Digitalisierung kann aber auch Leben retten, etwa der Angel Helmet. Eine Vielzahl an Sensoren misst permanent die Luftqualität, erkennt gefährliche Konzentrationen giftiger Gase und warnt nicht nur den Träger, sondern informiert über ein integriertes Kommunikationssystem auch die Leitstelle. So kann schnellstmöglich Hilfe kommen, falls sich ein Arbeiter nicht mehr selbst in Sicherheit bringen kann.
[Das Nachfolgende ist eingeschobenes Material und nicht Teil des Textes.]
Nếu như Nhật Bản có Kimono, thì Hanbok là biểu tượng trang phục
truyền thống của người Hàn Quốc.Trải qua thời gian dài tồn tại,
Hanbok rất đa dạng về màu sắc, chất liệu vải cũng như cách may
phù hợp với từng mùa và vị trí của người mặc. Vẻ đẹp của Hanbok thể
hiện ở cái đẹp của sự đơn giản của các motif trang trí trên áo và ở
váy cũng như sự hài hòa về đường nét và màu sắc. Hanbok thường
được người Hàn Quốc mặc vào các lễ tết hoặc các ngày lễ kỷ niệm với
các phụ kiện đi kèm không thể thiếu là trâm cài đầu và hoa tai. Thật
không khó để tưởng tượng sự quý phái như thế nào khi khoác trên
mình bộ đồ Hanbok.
Noch einen Schritt weiter in Sachen Digitalisierung und Leben geht Neil Harbisson, der bereits auf dem Digital Innovation Day von Telefónica im September 2016 aufgetreten ist. Der Künstler gilt als erster Cyborg, weil er eine Digitalkamera implantiert hat, die es ihm erst möglich macht, Farben wahrzunehmen. Er ist von Geburt an farbenblind, erkennt nur Graustufen. Die Digitalkamera übersetzt die elektromagnetischen Wellen des Lichts in Schallwellen – jede Farbe ist einer bestimmten Tonhöhe zugeordnet, sodass Harbisson über eine Tonabfolge Farbzusammenstellungen erkennen kann.
Im kommenden Jahr will die CeBIT noch mehr konkrete Anwendungen für die Digitalisierung in unserem Leben präsentieren. Wir dürfen gespannt sein, ob und wie das gelingt.